Kapitel 5 bietet eine Vielzahl konkreter Erfahrungen gelingender Mission. Auch und gerade, weil ein „Defizit an gelingenden Umsetzungen“ festzustellen ist, bietet Pompe „best practices“, umsetzbare Modelle und Ansätze in lokaler wie regionaler Perspektive, die zu Neuaufbrüchen anregen sollen. Genannt seien auswählend nur Übungen zur Sprachfähigkeit des Glaubens, Möglichkeiten des katechumenalen Weges und Glaubenskurse. Kapitel 6 zeigt Konsequenzen für eine gemeinsame Mission in der Region. Dabei kommt vor allem das Potential regionalen Denkens für die Kirchentwicklung in den Blick, das sich für Pompe u. a. in räumlicher Nähe und regionaler Identität ausdrückt. Lernerfahrungen können und sollen trotz „Nazareth-Effekt“ (vgl. Mk 6,4: „Da sagte Jesus zu ihnen: Nirgends hat ein Prophet so wenig Ansehen wie in seiner Heimat, bei seinen Verwandten und in seiner Familie.“) verbreitert werden.
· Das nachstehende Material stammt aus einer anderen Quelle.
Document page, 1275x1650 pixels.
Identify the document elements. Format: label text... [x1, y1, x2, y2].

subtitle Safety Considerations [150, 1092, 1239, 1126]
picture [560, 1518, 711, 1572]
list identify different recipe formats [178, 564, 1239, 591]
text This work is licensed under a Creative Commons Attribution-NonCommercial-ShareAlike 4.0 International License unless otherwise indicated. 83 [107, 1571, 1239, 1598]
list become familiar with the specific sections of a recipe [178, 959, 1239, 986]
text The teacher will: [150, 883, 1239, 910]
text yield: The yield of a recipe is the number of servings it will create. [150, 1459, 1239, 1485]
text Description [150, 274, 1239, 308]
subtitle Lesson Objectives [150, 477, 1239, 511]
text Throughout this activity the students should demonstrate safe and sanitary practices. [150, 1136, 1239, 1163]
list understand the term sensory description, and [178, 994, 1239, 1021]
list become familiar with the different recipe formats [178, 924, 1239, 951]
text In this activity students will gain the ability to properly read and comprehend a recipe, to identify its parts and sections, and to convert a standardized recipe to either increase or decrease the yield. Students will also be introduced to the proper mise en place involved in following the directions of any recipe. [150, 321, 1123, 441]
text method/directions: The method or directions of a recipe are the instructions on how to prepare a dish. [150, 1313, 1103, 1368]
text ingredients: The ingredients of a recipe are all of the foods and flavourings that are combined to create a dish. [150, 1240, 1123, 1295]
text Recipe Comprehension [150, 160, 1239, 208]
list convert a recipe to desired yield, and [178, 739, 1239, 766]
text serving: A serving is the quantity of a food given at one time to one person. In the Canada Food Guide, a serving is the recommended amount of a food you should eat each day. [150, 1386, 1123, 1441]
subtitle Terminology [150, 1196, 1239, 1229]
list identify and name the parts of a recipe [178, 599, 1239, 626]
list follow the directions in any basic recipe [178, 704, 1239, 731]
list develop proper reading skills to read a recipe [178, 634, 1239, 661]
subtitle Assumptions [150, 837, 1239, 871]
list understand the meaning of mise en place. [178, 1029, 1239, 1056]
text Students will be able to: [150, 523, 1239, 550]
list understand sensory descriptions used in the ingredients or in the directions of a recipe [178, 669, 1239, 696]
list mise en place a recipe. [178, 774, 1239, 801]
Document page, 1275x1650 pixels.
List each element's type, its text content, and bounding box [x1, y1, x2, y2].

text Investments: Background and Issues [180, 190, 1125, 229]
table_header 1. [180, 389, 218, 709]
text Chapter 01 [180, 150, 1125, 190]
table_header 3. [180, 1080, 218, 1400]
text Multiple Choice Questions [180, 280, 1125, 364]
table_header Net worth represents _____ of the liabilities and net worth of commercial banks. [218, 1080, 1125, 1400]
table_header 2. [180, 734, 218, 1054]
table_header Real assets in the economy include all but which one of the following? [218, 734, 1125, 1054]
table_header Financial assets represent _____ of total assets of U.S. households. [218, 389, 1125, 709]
Insgesamt hat Pompe eine kompakte und praxisorientierte Missionstheologie vorgelegt, die sich als Agenda für Regionen, Gemeinden und Engagierte der evangelischen Kirche, aber auch darüber hinaus, verstehen lässt. Die eingängig lesbaren Texte im ansprechenden Layout drängen weg von einer Selbstreferentialität der Kirche hin zu einer „mission-shaped church“. Dabei spielen Kreativität („Gott liebt Experimente“) und Qualität, die die postmoderne Pluralisierung und notwendige Kontextualisierung des Evangeliums ernst nimmt, eine entscheidende Rolle. Die „regionale Brille“, die die Ortsgemeinde ins Blickfeld rückt, bietet unmittelbare Anknüpfungspunkte zu Erfahrungen in der katholischen Kirche, die ihr Schwergewicht auf eine „lokale“ Kirchenentwicklung legen (z. B. im Bistum Hildesheim, beim Prozess „Vor Ort lebt Kirche“ [VOlK] im Bistum Magdeburg, bei der Gemeindebildung im Bistum Poitiers, bei den Kleinen Christlichen Gemeinschaften etc.). Auch wenn die spezifisch evangelische Perspektive durchtragend ist (es handelt sich ja um eine evangelische Missionstheologie), so sind diese Ausführungen auch aus ökumenischer Sicht ein Gewinn; viele Partien erinnern an Texte anderer christlichen Konfessionen oder nehmen diese auf, wie z. B. Zeit zur Aussaat der DBK oder die Pastoralkonstitution Gaudium et spes des II. Vatikanischen Konzils. Mit der Ökumene, die bei Pompe selbst nicht eingehender behandelt wird, aber strukturell durchscheint, kommt letztlich eine „Überlebensfrage“ des Christentums (Bischof Joachim Wanke) ins Spiel: Das Christentum wird in Zukunft nur dann als Gesprächspartner ernst genommen werden, wenn es sich als eine einheitliche christliche Kirche präsentiert, nicht als widersprüchliches Durcheinander. Es geht darum, gemeinsam, nicht gegeneinander, den Menschen den Gotteshorizont zu eröffnen. Hans-Hermann Pompe trägt dazu bei, nicht zuletzt mit seiner Missionstheologie.